**Activity**
Copy out each line of the data below word for word, keeping every character, number, and line break as it appears.

**Given records**

+--

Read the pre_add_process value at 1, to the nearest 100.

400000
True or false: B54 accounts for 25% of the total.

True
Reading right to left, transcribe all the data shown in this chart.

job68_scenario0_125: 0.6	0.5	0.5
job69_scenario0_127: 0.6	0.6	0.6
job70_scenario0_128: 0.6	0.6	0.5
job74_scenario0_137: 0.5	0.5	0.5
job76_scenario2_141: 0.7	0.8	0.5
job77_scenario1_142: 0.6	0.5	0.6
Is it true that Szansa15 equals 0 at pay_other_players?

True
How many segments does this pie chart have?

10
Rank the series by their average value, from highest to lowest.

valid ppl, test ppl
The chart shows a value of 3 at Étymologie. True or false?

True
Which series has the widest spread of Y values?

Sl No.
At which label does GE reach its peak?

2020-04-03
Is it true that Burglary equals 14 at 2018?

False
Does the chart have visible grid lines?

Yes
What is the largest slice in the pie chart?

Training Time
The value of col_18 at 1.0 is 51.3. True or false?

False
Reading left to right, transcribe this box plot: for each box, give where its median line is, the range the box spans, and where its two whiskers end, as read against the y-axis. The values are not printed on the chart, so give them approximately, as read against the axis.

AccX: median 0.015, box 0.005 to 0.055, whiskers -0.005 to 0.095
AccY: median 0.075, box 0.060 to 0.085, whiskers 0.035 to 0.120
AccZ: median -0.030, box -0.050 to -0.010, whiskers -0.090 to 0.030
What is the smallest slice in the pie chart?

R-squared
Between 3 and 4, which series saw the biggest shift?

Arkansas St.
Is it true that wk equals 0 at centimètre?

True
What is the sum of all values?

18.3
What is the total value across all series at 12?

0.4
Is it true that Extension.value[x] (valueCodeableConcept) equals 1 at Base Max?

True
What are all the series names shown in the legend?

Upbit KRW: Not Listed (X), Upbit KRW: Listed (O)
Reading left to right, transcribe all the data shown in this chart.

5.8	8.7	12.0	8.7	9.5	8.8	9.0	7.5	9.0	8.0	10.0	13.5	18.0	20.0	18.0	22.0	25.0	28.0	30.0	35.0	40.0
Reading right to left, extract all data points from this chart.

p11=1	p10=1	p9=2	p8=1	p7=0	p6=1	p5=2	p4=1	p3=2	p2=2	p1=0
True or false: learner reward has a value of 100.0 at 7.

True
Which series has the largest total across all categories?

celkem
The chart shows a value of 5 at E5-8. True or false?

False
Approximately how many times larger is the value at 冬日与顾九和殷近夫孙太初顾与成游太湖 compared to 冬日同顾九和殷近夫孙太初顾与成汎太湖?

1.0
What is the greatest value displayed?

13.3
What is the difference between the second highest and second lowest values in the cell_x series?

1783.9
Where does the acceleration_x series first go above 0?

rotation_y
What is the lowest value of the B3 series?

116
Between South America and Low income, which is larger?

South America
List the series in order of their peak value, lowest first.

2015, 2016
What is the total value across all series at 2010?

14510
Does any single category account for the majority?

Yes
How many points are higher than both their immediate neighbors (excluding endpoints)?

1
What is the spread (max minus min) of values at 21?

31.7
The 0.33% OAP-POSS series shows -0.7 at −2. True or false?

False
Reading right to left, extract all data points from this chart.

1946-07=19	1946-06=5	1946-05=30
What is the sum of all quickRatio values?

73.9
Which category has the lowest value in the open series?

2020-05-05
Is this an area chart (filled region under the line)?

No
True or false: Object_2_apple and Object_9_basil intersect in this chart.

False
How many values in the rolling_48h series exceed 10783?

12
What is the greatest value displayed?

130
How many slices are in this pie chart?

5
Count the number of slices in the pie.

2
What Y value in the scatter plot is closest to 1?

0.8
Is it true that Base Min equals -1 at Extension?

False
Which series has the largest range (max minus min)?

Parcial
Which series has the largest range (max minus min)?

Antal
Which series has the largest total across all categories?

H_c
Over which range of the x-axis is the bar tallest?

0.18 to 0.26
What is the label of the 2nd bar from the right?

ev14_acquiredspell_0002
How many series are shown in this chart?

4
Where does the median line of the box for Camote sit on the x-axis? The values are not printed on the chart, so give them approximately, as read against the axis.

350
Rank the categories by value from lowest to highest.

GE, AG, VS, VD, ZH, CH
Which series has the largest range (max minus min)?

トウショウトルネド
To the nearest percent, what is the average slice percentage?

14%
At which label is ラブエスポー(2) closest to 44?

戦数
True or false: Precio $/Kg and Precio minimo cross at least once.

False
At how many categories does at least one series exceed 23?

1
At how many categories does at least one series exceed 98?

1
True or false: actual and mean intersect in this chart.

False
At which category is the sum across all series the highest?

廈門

+--

**Exercise response**
Read the pre_add_process value at 1, to the nearest 100.

400000
True or false: B54 accounts for 25% of the total.

True
Reading right to left, transcribe all the data shown in this chart.

job68_scenario0_125: 0.6	0.5	0.5
job69_scenario0_127: 0.6	0.6	0.6
job70_scenario0_128: 0.6	0.6	0.5
job74_scenario0_137: 0.5	0.5	0.5
job76_scenario2_141: 0.7	0.8	0.5
job77_scenario1_142: 0.6	0.5	0.6
Is it true that Szansa15 equals 0 at pay_other_players?

True
How many segments does this pie chart have?

10
Rank the series by their average value, from highest to lowest.

valid ppl, test ppl
The chart shows a value of 3 at Étymologie. True or false?

True
Which series has the widest spread of Y values?

Sl No.
At which label does GE reach its peak?

2020-04-03
Is it true that Burglary equals 14 at 2018?

False
Does the chart have visible grid lines?

Yes
What is the largest slice in the pie chart?

Training Time
The value of col_18 at 1.0 is 51.3. True or false?

False
Reading left to right, transcribe this box plot: for each box, give where its median line is, the range the box spans, and where its two whiskers end, as read against the y-axis. The values are not printed on the chart, so give them approximately, as read against the axis.

AccX: median 0.015, box 0.005 to 0.055, whiskers -0.005 to 0.095
AccY: median 0.075, box 0.060 to 0.085, whiskers 0.035 to 0.120
AccZ: median -0.030, box -0.050 to -0.010, whiskers -0.090 to 0.030
What is the smallest slice in the pie chart?

R-squared
Between 3 and 4, which series saw the biggest shift?

Arkansas St.
Is it true that wk equals 0 at centimètre?

True
What is the sum of all values?

18.3
What is the total value across all series at 12?

0.4
Is it true that Extension.value[x] (valueCodeableConcept) equals 1 at Base Max?

True
What are all the series names shown in the legend?

Upbit KRW: Not Listed (X), Upbit KRW: Listed (O)
Reading left to right, transcribe all the data shown in this chart.

5.8	8.7	12.0	8.7	9.5	8.8	9.0	7.5	9.0	8.0	10.0	13.5	18.0	20.0	18.0	22.0	25.0	28.0	30.0	35.0	40.0
Reading right to left, extract all data points from this chart.

p11=1	p10=1	p9=2	p8=1	p7=0	p6=1	p5=2	p4=1	p3=2	p2=2	p1=0
True or false: learner reward has a value of 100.0 at 7.

True
Which series has the largest total across all categories?

celkem
The chart shows a value of 5 at E5-8. True or false?

False
Approximately how many times larger is the value at 冬日与顾九和殷近夫孙太初顾与成游太湖 compared to 冬日同顾九和殷近夫孙太初顾与成汎太湖?

1.0
What is the greatest value displayed?

13.3
What is the difference between the second highest and second lowest values in the cell_x series?

1783.9
Where does the acceleration_x series first go above 0?

rotation_y
What is the lowest value of the B3 series?

116
Between South America and Low income, which is larger?

South America
List the series in order of their peak value, lowest first.

2015, 2016
What is the total value across all series at 2010?

14510
Does any single category account for the majority?

Yes
How many points are higher than both their immediate neighbors (excluding endpoints)?

1
What is the spread (max minus min) of values at 21?

31.7
The 0.33% OAP-POSS series shows -0.7 at −2. True or false?

False
Reading right to left, extract all data points from this chart.

1946-07=19	1946-06=5	1946-05=30
What is the sum of all quickRatio values?

73.9
Which category has the lowest value in the open series?

2020-05-05
Is this an area chart (filled region under the line)?

No
True or false: Object_2_apple and Object_9_basil intersect in this chart.

False
How many values in the rolling_48h series exceed 10783?

12
What is the greatest value displayed?

130
How many slices are in this pie chart?

5
Count the number of slices in the pie.

2
What Y value in the scatter plot is closest to 1?

0.8
Is it true that Base Min equals -1 at Extension?

False
Which series has the largest range (max minus min)?

Parcial
Which series has the largest range (max minus min)?

Antal
Which series has the largest total across all categories?

H_c
Over which range of the x-axis is the bar tallest?

0.18 to 0.26
What is the label of the 2nd bar from the right?

ev14_acquiredspell_0002
How many series are shown in this chart?

4
Where does the median line of the box for Camote sit on the x-axis? The values are not printed on the chart, so give them approximately, as read against the axis.

350
Rank the categories by value from lowest to highest.

GE, AG, VS, VD, ZH, CH
Which series has the largest range (max minus min)?

トウショウトルネド
To the nearest percent, what is the average slice percentage?

14%
At which label is ラブエスポー(2) closest to 44?

戦数
True or false: Precio $/Kg and Precio minimo cross at least once.

False
At how many categories does at least one series exceed 23?

1
At how many categories does at least one series exceed 98?

1
True or false: actual and mean intersect in this chart.

False
At which category is the sum across all series the highest?

廈門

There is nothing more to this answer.